[VORLIEGENDER TEXTAUSZUG]
Fakt ist: Vor allem die »Party of the People« hat seit Jahrzehnten ihre liberalen Ideale verraten. Sie vertritt nicht mehr den »little man«, sie ist eben nicht mehr – wie Hillary Clinton behauptet – die Partei der großen Mehrheit der Arbeitnehmer. Jimmy Carter, Bill Clinton, Barack Obama und nicht zuletzt Hillary Clinton haben alles getan, um die Demokraten zur Partei der neuen Managerklasse und der Technologie-Eliten zu machen. Kein Wunder, dass vor allem die vernachlässigten weißen Unter- und Mittelschichten abwandern.

Der Autor Thomas Frank hat diese Abwanderung zum konservativen Amerika untersucht. In  seinem Buch »What's the matter with Kansas« beleuchtet er, wieso die weiße Unterschicht die Republikaner wählt, obwohl diese den Staat zusammenkürzen.[1] Seine These:[2] Für die Demokraten ist Bildung die Lösung aller Probleme. Umverteilung ist unnötig, weil theoretisch jeder studieren kann. Die Ideologie ist so wunderbar, weil sie diesen Eliten alles erklärt: Sie sind so wohlhabend, weil sie die besten Hochschulen besucht haben. Wenn die Arbeitnehmer etwas vom Reichtum abhaben wollen, dann sagen sie: Wärt ihr mal aufs College gegangen. Wenn sie das getan haben, heißt es: Ihr habt das falsche Fach studiert.

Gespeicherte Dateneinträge
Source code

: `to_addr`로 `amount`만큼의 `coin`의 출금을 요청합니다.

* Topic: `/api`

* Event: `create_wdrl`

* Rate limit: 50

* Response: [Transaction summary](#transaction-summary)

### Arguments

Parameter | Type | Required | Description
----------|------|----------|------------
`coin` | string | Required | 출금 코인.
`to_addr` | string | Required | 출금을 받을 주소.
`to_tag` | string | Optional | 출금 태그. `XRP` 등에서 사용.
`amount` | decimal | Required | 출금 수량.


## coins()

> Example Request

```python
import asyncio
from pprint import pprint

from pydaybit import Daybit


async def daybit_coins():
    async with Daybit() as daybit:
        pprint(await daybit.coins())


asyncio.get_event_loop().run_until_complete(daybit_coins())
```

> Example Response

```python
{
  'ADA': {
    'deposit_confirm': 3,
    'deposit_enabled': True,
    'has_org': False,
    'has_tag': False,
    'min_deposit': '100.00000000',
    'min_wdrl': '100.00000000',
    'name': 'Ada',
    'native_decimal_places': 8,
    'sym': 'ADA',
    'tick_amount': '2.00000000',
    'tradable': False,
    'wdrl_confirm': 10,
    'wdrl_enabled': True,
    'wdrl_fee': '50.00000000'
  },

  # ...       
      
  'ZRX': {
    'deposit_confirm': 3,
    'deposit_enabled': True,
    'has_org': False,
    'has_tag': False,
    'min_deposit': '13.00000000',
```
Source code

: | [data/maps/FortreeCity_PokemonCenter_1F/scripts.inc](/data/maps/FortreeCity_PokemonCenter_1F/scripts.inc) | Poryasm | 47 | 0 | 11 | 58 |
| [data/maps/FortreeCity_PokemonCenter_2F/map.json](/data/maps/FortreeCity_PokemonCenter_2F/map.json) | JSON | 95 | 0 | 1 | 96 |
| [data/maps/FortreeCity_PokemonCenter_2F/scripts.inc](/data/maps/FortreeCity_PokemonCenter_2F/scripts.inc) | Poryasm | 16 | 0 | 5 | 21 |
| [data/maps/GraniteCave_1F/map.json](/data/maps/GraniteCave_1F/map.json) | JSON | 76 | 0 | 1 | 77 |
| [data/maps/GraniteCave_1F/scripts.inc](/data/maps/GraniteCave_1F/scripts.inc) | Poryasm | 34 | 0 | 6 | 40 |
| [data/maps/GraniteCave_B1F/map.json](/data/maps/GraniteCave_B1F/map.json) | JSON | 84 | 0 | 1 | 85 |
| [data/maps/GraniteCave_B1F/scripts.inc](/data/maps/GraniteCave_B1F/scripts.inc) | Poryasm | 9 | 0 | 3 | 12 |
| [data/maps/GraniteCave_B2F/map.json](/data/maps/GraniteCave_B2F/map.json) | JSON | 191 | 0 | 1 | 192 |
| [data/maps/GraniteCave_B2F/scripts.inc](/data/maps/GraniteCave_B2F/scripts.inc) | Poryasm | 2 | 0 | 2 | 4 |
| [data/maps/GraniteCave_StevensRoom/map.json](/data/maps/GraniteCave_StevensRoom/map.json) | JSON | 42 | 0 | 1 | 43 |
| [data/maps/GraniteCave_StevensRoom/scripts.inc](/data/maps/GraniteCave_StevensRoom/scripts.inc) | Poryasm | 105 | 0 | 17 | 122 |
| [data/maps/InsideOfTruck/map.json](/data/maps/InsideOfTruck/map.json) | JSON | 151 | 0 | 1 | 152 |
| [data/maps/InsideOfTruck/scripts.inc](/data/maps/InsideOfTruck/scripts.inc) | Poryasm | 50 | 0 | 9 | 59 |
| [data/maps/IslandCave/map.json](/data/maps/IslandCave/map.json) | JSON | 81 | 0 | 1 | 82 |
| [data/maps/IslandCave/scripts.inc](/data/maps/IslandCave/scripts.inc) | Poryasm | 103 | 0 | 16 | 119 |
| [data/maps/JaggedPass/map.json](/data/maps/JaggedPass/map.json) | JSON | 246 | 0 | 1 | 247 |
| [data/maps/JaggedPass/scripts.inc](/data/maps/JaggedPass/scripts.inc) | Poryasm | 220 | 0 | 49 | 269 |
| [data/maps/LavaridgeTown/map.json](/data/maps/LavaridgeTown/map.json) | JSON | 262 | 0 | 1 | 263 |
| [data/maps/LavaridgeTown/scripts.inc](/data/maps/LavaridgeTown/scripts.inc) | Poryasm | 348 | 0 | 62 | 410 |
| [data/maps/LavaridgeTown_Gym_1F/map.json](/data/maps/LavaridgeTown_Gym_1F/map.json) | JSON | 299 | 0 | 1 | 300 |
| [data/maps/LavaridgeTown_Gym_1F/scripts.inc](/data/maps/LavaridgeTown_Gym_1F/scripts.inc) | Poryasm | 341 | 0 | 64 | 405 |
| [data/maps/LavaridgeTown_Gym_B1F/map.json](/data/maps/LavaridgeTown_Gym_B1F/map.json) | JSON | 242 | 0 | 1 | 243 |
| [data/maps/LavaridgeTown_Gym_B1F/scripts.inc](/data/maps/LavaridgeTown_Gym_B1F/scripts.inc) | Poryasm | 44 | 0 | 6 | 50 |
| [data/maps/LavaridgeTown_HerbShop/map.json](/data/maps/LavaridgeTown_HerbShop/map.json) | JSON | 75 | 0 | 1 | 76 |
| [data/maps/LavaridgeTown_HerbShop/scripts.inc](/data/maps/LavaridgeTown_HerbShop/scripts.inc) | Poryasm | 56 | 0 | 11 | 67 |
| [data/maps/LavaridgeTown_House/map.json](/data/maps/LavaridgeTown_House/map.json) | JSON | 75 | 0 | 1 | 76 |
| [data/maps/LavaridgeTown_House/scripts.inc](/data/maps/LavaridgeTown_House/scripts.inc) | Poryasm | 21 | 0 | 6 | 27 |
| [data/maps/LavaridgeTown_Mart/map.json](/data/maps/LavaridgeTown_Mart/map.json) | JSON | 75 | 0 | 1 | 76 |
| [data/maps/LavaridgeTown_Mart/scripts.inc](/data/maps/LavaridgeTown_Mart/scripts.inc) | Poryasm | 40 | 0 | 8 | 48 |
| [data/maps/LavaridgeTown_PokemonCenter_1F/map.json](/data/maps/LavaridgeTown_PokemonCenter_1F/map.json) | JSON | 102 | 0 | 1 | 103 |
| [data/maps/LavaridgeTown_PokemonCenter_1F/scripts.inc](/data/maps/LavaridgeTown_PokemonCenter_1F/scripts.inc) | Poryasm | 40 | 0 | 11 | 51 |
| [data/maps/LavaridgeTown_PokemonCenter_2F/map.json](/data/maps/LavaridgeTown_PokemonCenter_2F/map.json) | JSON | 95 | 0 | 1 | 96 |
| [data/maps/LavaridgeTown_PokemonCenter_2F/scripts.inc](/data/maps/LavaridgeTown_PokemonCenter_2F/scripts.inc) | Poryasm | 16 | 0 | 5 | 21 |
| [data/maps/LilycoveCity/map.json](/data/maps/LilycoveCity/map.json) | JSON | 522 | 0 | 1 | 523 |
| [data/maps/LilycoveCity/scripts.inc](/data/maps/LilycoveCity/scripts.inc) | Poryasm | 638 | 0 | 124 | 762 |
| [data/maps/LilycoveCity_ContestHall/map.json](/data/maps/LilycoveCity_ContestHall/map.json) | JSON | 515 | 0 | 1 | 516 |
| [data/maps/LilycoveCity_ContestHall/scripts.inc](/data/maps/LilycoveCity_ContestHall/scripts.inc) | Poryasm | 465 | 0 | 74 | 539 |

[ZIEL DER AUFGABE]
Beantworten Sie anhand des Textauszugs über die Demokraten folgende Fragen:
(a) Welche vier Personen haben laut Textauszug alles getan, um die Demokraten zur Partei der neuen Managerklasse und der Technologie-Eliten zu machen?
(b) Wie lautet der Titel des Buches von Thomas Frank?
(c) Was ist nach der These von Thomas Frank für die Demokraten die Lösung aller Probleme?

[IHRE ANTWORT]
(a) Jimmy Carter, Bill Clinton, Barack Obama und Hillary Clinton
(b) »What's the matter with Kansas«
(c) Bildung